At the National Shrine of Saint Elizabeth Ann Seton in Emmitsburg, visitors have shared stories of such healings, while countless others have also left notes upon the altar of their Basilica: “Thank you, Mother Seton, my daughter’s cancer is in remission — her health has greatly improved!” reads one.
“Thank you, Mother Seton, my son got that job he needed so desperately.”
“Thank you, Mother Seton, I can see clearly again. I am overcome with joy. Thank you for the precious gift of my sight!”
“A climate of friendship is a fertile seed that our Shrines can throw into the soil of the pilgrims, allowing them to rediscover that trust in the Church.” – Pope Francis, 2018
The sentiment is Pope Francis’ but the response to his words as undertaken by the Seton Shrine is very much rooted in the seeds of faithful service, prayer, outreach, support, and innovation that were strewn within the windswept life of Mother Seton. They are still landing on fertile soil as directed by the Holy Spirit, as can be seen in the Shrine’s Seeds of Hope program, which offers opportunities for spiritual retreat and renewal to people on the margins of society, who are welcomed and given an opportunity to be seen and heard as they bring their difficulties into the bosom of the Church and are recognized.

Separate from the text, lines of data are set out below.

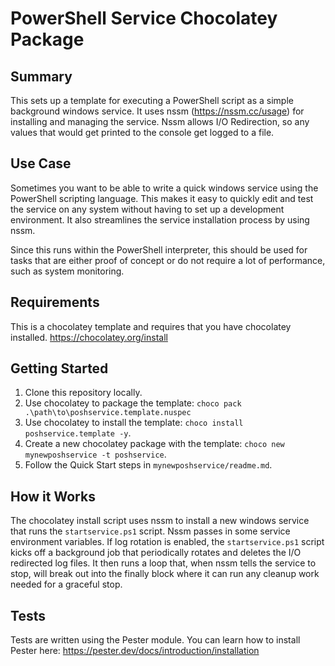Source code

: # PowerShell Service Chocolatey Package

## Summary

This sets up a template for executing a PowerShell script as a simple background windows service.
It uses nssm (<https://nssm.cc/usage>) for installing and managing the service.
Nssm allows I/O Redirection, so any values that would get printed to the console get logged to a file.

## Use Case

Sometimes you want to be able to write a quick windows service using the PowerShell scripting language. This makes it easy to quickly edit and test the service on any system without having to set up a development environment. It also streamlines the service installation process by using nssm.

Since this runs within the PowerShell interpreter, this should be used for tasks that are either proof of concept or do not require a lot of performance, such as system monitoring.

## Requirements

This is a chocolatey template and requires that you have chocolatey installed. <https://chocolatey.org/install>

## Getting Started

1. Clone this repository locally.
1. Use chocolatey to package the template: `choco pack .\path\to\poshservice.template.nuspec`
1. Use chocolatey to install the template: `choco install poshservice.template -y`.
1. Create a new chocolatey package with the template: `choco new mynewposhservice -t poshservice`.
1. Follow the Quick Start steps in `mynewposhservice/readme.md`.

## How it Works

The chocolatey install script uses nssm to install a new windows service that runs the `startservice.ps1` script. Nssm passes in some service environment variables. If log rotation is enabled, the `startservice.ps1` script kicks off a background job that periodically rotates and deletes the I/O redirected log files. It then runs a loop that, when nssm tells the service to stop, will break out into the finally block where it can run any cleanup work needed for a graceful stop.

## Tests

Tests are written using the Pester module.
You can learn how to install Pester here: <https://pester.dev/docs/introduction/installation>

“We created the Seeds of Hope retreats to make sure that the least privileged among us have a place at the Shrine,” says Sister Anne Marie Lamoureux, D.C., “to learn, share meals and pray together [with people] who would never otherwise be able to visit.”
“[Elizabeth Ann Seton] sowed seeds in America which by Divine Grace grew into a large tree.” – Pope Saint John XXIII at her beatification
On their website, the St. Elizabeth Ann Seton Province of the Daughters of Charity of St. Vincent de Paul write that the sainthood of Elizabeth Ann Seton is grounded in “the way that she searched for and responded to God’s will in her life.”
Indeed, for many of us she is a model of such dynamic faith – a personal patron for those who are mindfully seeking out what God wants for us and from us, so that we may earnestly respond with the confidence of so windswept and trusting a saint as Mother Seton.
This reflection was previously published.